Feet. This is the first memory I have of little Sarah (Genin) Leaf. She was a quiet, dedicated, hard-working child, but oh-my-gosh THOSE FEET! When she was 6 years old, I noticed what talent she had and knew I had to give her a really good experience so that she would want to dance as long as she could. She was flexible and ballet just came naturally to her. I remember the day that she called me and told me she was no longer going to be able to continue her professional career because of several, severe injuries. I cried. I cried UGLY tears. This was a child with a dream. This was a child with a major talent in an art form that is VERY picky. By the end of the conversation, she calmed me down, assured me that she was fine and that she had a plan.
SD: How do you incorporate dance into your adult life?
SL: Although I’m no longer able to actively participate in dance due to injuries and a busy schedule, the lessons I learned through dancing are still incorporated on a daily basis in my adult life.
SD: What is a life lesson that you learned in dance that is applicable to your adult life?
SL: It’s hard to pick just one, but one of the main lessons dance taught me is discipline to work towards my goals.
SD: What does your exercise/stretching regimen look like today?
SL: One of the reasons I really enjoyed dance was because it was great exercise, but it was fun and didn’t feel too much like work. I try to find that same sort of enjoyment in my current exercise routines. I get bored with doing the same thing regularly, so I try to switch it up often. I’m open to trying almost any fitness routine at least once. I typically rotate between yoga and pilates, but also have a gym membership where I use many of the basic machines and light weights. While these are great during the winter months, I much prefer outdoor adventures. It’s sometimes hard to find scenic places locally, but I love a good road trip to hike, kayak, or bike.
SD: What is your favorite memory from your dance days?
SL: Oh wow, this is a tough one! Too many to count, but one of my personal favorite memories would be dancing Clara in the Nutcracker.
SD: What made your family choose Springfield Dance for you?
SL: This is a terrible answer… but I’m fairly certain it had to do with location! 🙂
SD: If there was one thing you would change about your dance experience, what would that be?

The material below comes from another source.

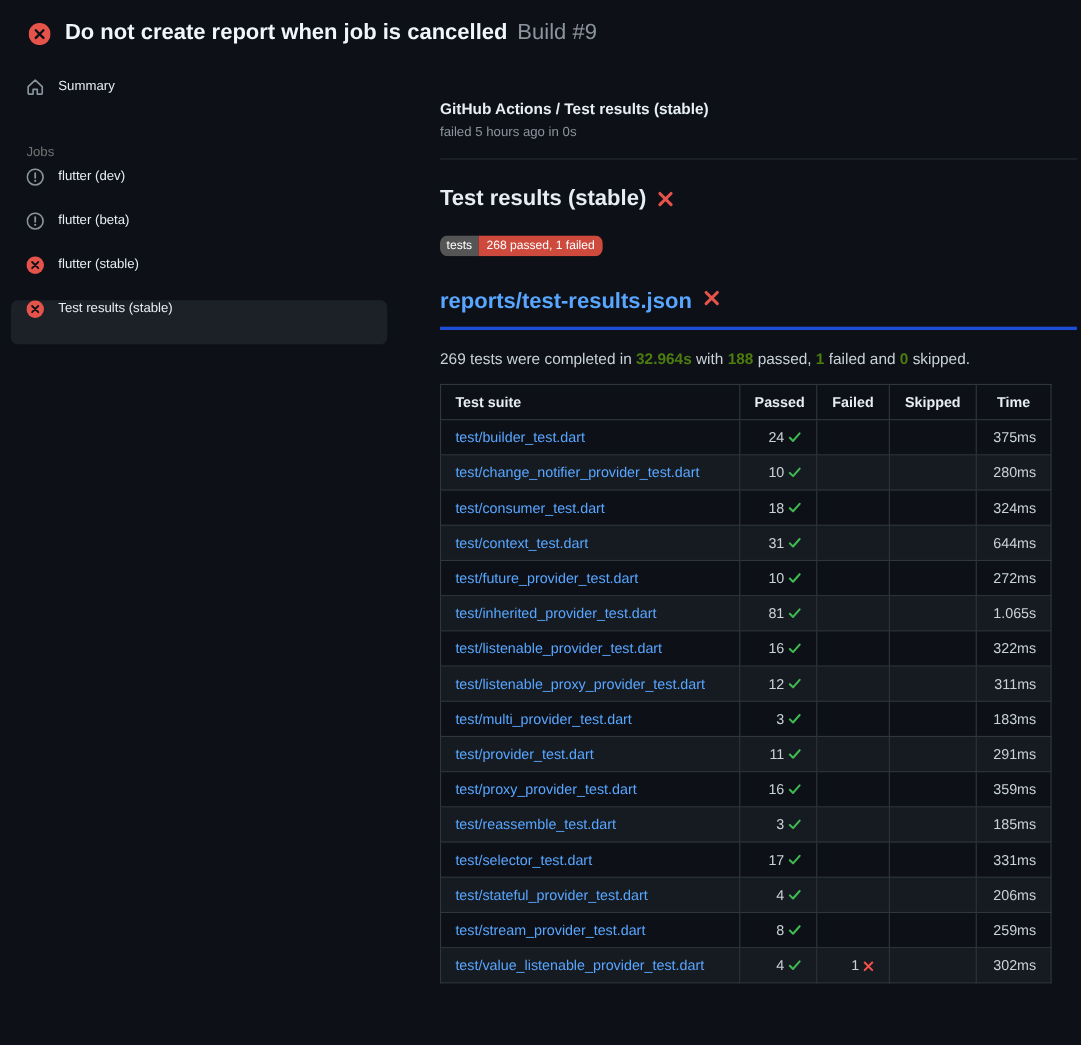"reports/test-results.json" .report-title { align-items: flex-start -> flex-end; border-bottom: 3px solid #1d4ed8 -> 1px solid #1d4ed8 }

SL: Looking back, I wish I wouldn’t have taken things so seriously. At times I put a lot of pressure on myself to do my best, but it made me miss out on having fun! Also, I so badly wish I would have had the opportunity to dance Sugar Plum!
SD: How did dance shape you as a person?
SL: With complete confidence, I can say that I would not be where I am today without dance. I started dancing when I was just 3 years old, but quickly fell in love with the art. I was a very shy child, and was uncomfortable in many social settings, but dance gave me an outlet to express myself in a positive manner. It taught me discipline, which helped me to excel in my academic and professional work. By performing group pieces, I learned to work together as a team.
SD: What is one piece of advice that you wish you could go back and give to your younger self?
SL: Everything happens for a reason!
SD: Do you think dance is important for children; if so, why?
SL: Yes. Dance provides an outlet for self-expression and energy-release. It teaches the necessary skills to develop a disciplined, cultured, and athletic individual, all while being disguised as a fun activity.
Yes, Sara, everything does happen for a reason, and I am so very proud of the woman you have become.